Available data below:
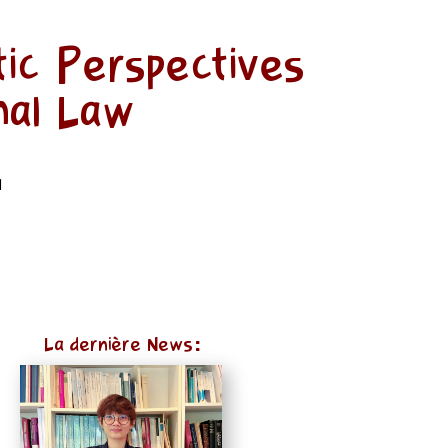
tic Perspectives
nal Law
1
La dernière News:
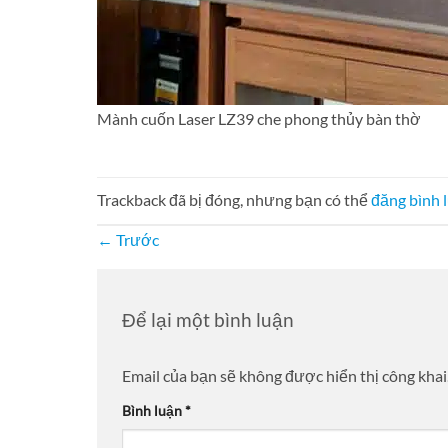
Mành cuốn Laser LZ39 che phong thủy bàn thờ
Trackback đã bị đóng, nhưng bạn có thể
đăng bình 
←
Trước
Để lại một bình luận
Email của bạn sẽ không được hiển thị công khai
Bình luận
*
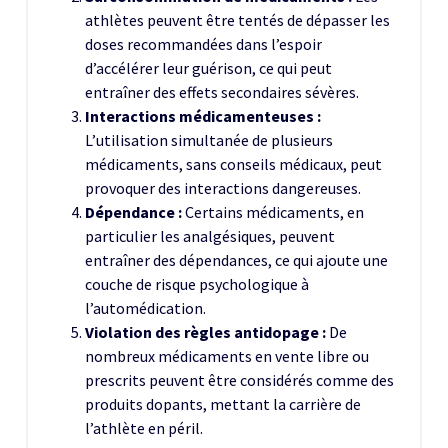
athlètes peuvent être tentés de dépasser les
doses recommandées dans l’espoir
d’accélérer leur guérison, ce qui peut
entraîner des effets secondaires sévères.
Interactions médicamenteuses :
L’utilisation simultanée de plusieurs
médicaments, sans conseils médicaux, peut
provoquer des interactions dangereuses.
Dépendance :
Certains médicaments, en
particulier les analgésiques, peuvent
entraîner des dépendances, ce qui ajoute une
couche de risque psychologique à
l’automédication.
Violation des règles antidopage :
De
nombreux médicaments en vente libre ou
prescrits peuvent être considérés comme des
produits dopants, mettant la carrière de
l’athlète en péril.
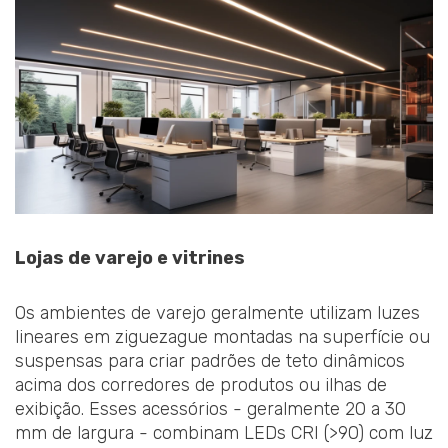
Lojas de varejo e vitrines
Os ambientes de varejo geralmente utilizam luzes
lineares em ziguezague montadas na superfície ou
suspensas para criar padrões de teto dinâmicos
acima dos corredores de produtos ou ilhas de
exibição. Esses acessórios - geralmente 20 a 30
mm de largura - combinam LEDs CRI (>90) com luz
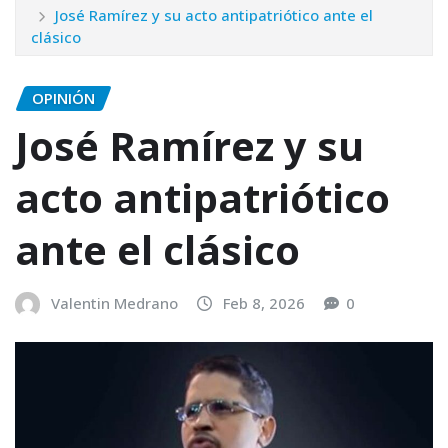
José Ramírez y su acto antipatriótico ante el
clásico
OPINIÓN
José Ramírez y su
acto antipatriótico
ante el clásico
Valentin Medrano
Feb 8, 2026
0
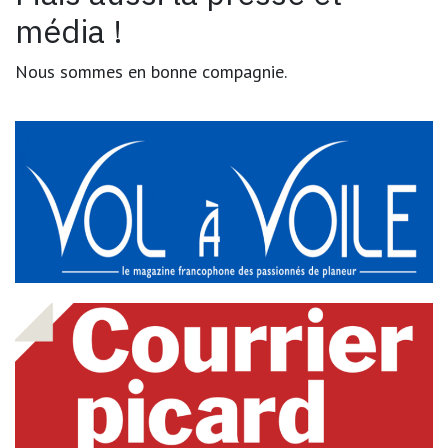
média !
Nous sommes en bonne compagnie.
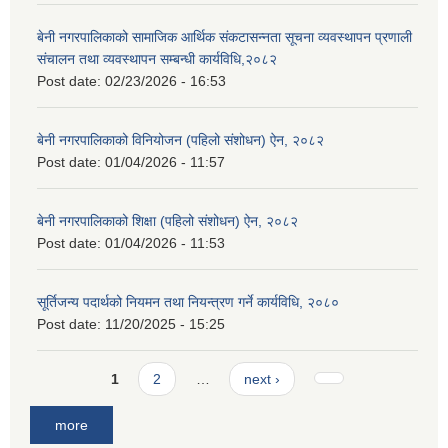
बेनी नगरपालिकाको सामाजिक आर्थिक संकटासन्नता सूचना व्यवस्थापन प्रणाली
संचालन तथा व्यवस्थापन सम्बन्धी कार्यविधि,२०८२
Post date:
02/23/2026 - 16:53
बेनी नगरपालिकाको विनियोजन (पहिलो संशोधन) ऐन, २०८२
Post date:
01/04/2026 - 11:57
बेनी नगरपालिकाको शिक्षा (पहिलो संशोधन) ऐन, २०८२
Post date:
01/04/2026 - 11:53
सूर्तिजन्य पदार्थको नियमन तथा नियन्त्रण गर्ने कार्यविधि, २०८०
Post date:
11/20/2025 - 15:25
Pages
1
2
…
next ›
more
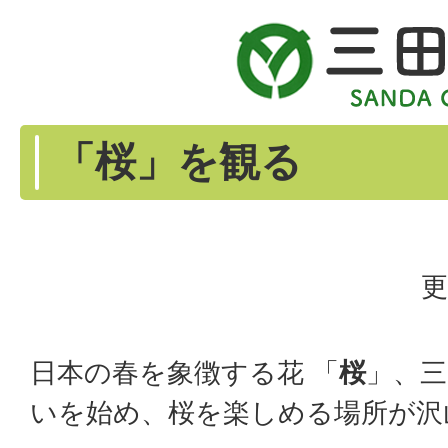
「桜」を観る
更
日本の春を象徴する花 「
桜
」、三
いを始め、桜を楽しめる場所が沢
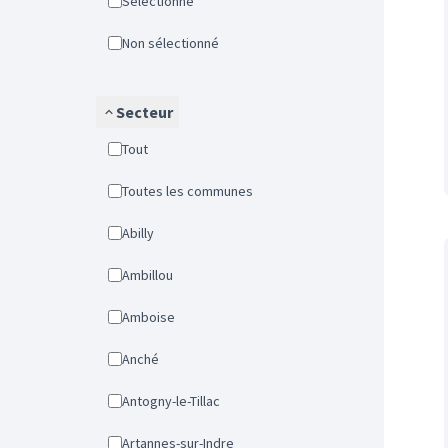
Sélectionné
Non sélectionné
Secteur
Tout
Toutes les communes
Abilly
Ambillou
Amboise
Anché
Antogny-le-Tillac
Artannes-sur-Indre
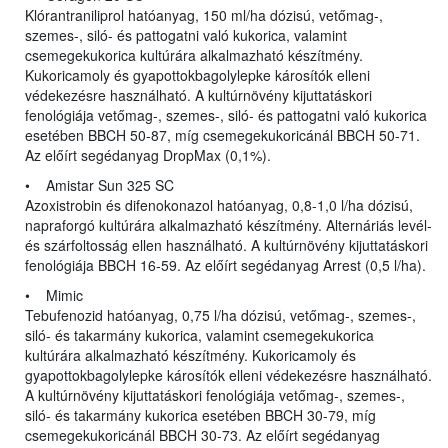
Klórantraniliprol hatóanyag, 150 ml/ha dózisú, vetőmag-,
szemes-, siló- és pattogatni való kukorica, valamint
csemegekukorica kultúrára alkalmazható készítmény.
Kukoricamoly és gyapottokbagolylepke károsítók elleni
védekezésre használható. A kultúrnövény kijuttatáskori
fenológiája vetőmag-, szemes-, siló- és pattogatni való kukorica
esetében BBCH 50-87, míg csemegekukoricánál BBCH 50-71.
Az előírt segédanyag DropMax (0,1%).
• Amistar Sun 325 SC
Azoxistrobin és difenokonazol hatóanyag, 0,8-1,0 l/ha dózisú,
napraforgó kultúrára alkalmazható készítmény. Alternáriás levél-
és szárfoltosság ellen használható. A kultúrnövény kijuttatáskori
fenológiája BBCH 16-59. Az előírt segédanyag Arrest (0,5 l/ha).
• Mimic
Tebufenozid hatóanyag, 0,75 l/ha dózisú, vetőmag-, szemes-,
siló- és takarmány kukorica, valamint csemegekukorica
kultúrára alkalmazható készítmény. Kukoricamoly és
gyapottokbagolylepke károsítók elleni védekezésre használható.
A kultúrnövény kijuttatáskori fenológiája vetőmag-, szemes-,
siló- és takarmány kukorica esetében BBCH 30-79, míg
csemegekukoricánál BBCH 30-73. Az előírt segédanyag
End of Available data.
In the copy, include every line of the records exactly and none of the images.

### Task result
tic Perspectives
nal Law
1
La dernière News:
Mành cuốn Laser LZ39 che phong thủy bàn thờ
Trackback đã bị đóng, nhưng bạn có thể
đăng bình 
←
Trước
Để lại một bình luận
Email của bạn sẽ không được hiển thị công khai
Bình luận
*
athlètes peuvent être tentés de dépasser les
doses recommandées dans l’espoir
d’accélérer leur guérison, ce qui peut
entraîner des effets secondaires sévères.
Interactions médicamenteuses :
L’utilisation simultanée de plusieurs
médicaments, sans conseils médicaux, peut
provoquer des interactions dangereuses.
Dépendance :
Certains médicaments, en
particulier les analgésiques, peuvent
entraîner des dépendances, ce qui ajoute une
couche de risque psychologique à
l’automédication.
Violation des règles antidopage :
De
nombreux médicaments en vente libre ou
prescrits peuvent être considérés comme des
produits dopants, mettant la carrière de
l’athlète en péril.
Lojas de varejo e vitrines
Os ambientes de varejo geralmente utilizam luzes
lineares em ziguezague montadas na superfície ou
suspensas para criar padrões de teto dinâmicos
acima dos corredores de produtos ou ilhas de
exibição. Esses acessórios - geralmente 20 a 30
mm de largura - combinam LEDs CRI (>90) com luz
José Ramírez y su acto antipatriótico ante el
clásico
OPINIÓN
José Ramírez y su
acto antipatriótico
ante el clásico
Valentin Medrano
Feb 8, 2026
0
média !
Nous sommes en bonne compagnie.
बेनी नगरपालिकाको सामाजिक आर्थिक संकटासन्नता सूचना व्यवस्थापन प्रणाली
संचालन तथा व्यवस्थापन सम्बन्धी कार्यविधि,२०८२
Post date:
02/23/2026 - 16:53
बेनी नगरपालिकाको विनियोजन (पहिलो संशोधन) ऐन, २०८२
Post date:
01/04/2026 - 11:57
बेनी नगरपालिकाको शिक्षा (पहिलो संशोधन) ऐन, २०८२
Post date:
01/04/2026 - 11:53
सूर्तिजन्य पदार्थको नियमन तथा नियन्त्रण गर्ने कार्यविधि, २०८०
Post date:
11/20/2025 - 15:25
Pages
1
2
…
next ›
more
「桜」を観る
更
日本の春を象徴する花 「
桜
」、三
いを始め、桜を楽しめる場所が沢
Sélectionné
Non sélectionné
Secteur
Tout
Toutes les communes
Abilly
Ambillou
Amboise
Anché
Antogny-le-Tillac
Artannes-sur-Indre
Klórantraniliprol hatóanyag, 150 ml/ha dózisú, vetőmag-,
szemes-, siló- és pattogatni való kukorica, valamint
csemegekukorica kultúrára alkalmazható készítmény.
Kukoricamoly és gyapottokbagolylepke károsítók elleni
védekezésre használható. A kultúrnövény kijuttatáskori
fenológiája vetőmag-, szemes-, siló- és pattogatni való kukorica
esetében BBCH 50-87, míg csemegekukoricánál BBCH 50-71.
Az előírt segédanyag DropMax (0,1%).
• Amistar Sun 325 SC
Azoxistrobin és difenokonazol hatóanyag, 0,8-1,0 l/ha dózisú,
napraforgó kultúrára alkalmazható készítmény. Alternáriás levél-
és szárfoltosság ellen használható. A kultúrnövény kijuttatáskori
fenológiája BBCH 16-59. Az előírt segédanyag Arrest (0,5 l/ha).
• Mimic
Tebufenozid hatóanyag, 0,75 l/ha dózisú, vetőmag-, szemes-,
siló- és takarmány kukorica, valamint csemegekukorica
kultúrára alkalmazható készítmény. Kukoricamoly és
gyapottokbagolylepke károsítók elleni védekezésre használható.
A kultúrnövény kijuttatáskori fenológiája vetőmag-, szemes-,
siló- és takarmány kukorica esetében BBCH 30-79, míg
csemegekukoricánál BBCH 30-73. Az előírt segédanyag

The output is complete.